González considera que, “al menos”, la CHMS ha admitido el problema que representa para el medio ambiente y la salud humana la multiplicación de macrogranjas en la comarca de A Limia, que es de donde parte la contaminación que afecta a As Conchas. La Xunta, por la contra, “pretende seguir negando que son el origen”, opina sobre la intención del Gobierno gallego y los retrasos en el proceso.
Advertencias desde finales de los 90
El experto se remonta a finales de los 90. La Sociedade Galega de Historia Natural (SGHN), que él preside, avisó en 1998 a un ayuntamiento de los severos impactos negativos que iba a tener la multiplicación de granjas y apunta que el problema procede de las medianas y no solo de las de tamaño macro. Desde entonces, protesta, se ha duplicado la carga ganadera en la cabecera del río Limia, que es el que llena el embalse de As Conchas.
“Está claro que hay una relación de causa-efecto”, afirma. Hay demasiadas granjas para el terreno disponible y eso se traduce en grandes cantidades de nitrógeno y fósforo que pasan a las aguas subterráneas, en las que los nitratos aumentan hasta hacer que no sean potables. Y esto provoca la eutrofización de As Conchas, que son esas proliferaciones de algas que tiñen de verde el agua. Añade que la “pésima gestión” de los últimos 15 años ha provocado que se hayan arrastrado también bacterias fecales, algunas de ellas resistentes a antibióticos y “muy peligrosas”. En su momento, recuerda, pidieron una moratoria para que no se autorizasen más explotaciones. Ahora, eso sería “insuficiente”. Es decir, considera que habría que cerrar algunas.

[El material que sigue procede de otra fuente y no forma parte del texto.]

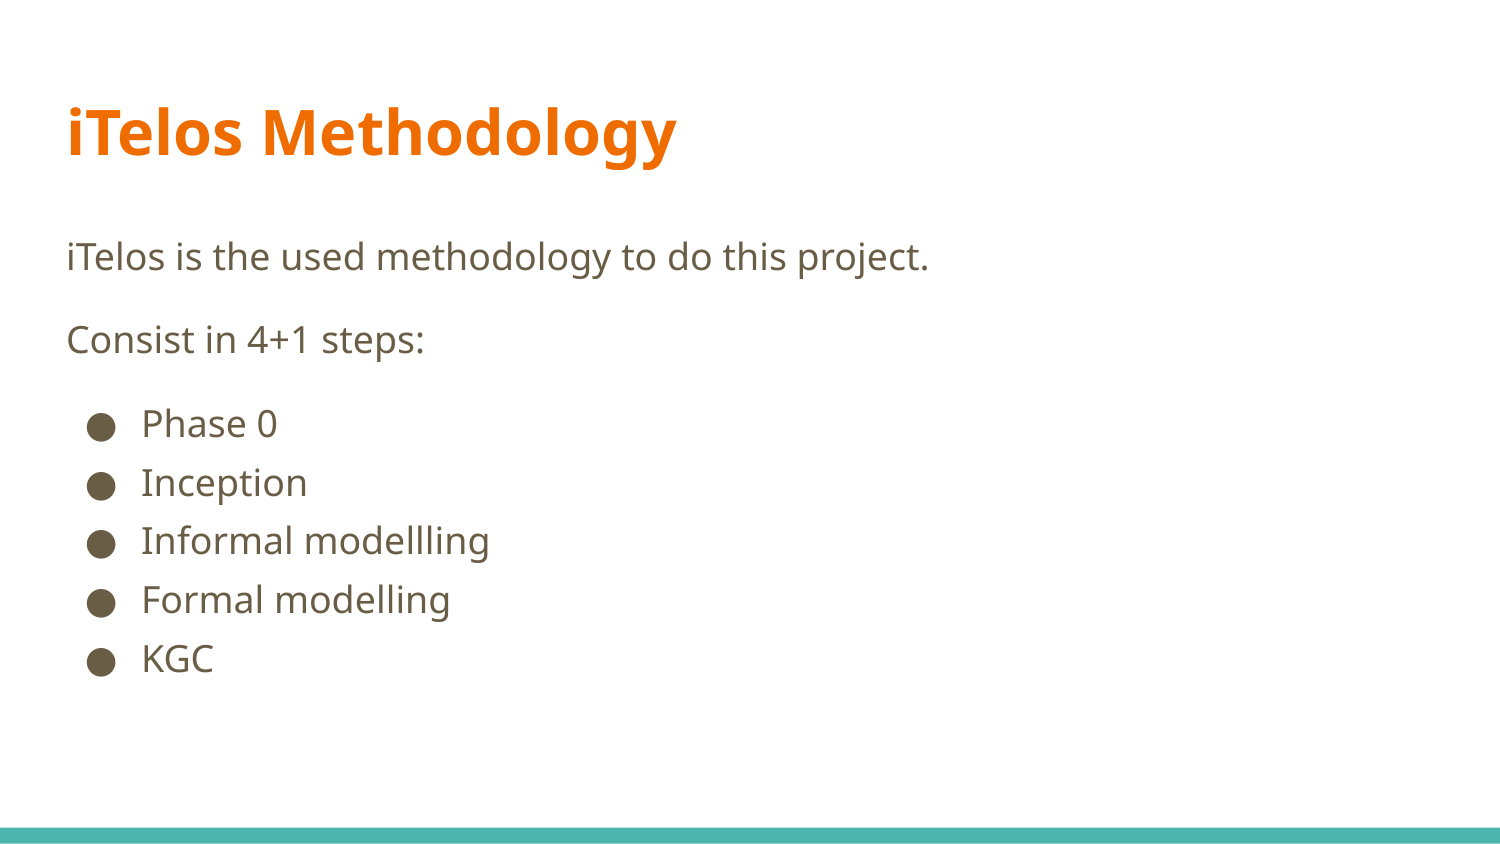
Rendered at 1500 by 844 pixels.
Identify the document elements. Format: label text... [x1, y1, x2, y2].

list iTelos is the used methodology to do this project. Consist in 4+1 steps: Phase 0 Inception Informal modellling Formal modelling KGC [51, 207, 1449, 750]
title iTelos Methodology [51, 72, 1449, 189]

Estos días, en los que empiezan a subir las temperaturas, Pablo Álvarez cuenta que ya teme que el verde empiece a asomar, pero recalca la preocupación por las sustancias relacionadas con algunos tipos de cáncer y estas bacterias resistentes. Dice que no se explica cómo en el censo de aguas de baño de la Xunta para la temporada de 2026 aparecen como aptas dos zonas del embalse de As Conchas, una en el municipio de Bande y otra en el de Muíños, mientras que una tercera, en Lobeira, figura con una prohibición permanente del baño. Critica que la Consellería de Sanidade -la competente en control de la calidad de las aguas- está “engañando y confundiendo a la población” sobre la situación real: “¿Acaso el problema desaparece al cambiar de término municipal?”.
En busca de una fórmula contra los olores insoportables
La CHMS expone que desde agosto de 2025 hasta ahora se han hecho inspecciones a 72 granjas de A Limia y está previsto que la cifra llegue a 178 en diciembre de este año. Añade que desde enero de 2025 resolvió 25 expedientes sancionadores a explotaciones de la zona por vertidos de aguas residuales, daños al dominio público hidráulico o actividades que pueden causar contaminación.
El órgano de cuenca indica que son 60 los puntos de control, sumados los de aguas superficiales, subterráneas y el propio embalse, en busca de toxinas. Además, asegura que ha contactado con universidades y empresas para tratar de cerrar algún tipo de convenio a través del cual se busque una solución para otro de los problemas que persigue a los vecinos: los fuertes olores cuando hay un boom de cianobacterias.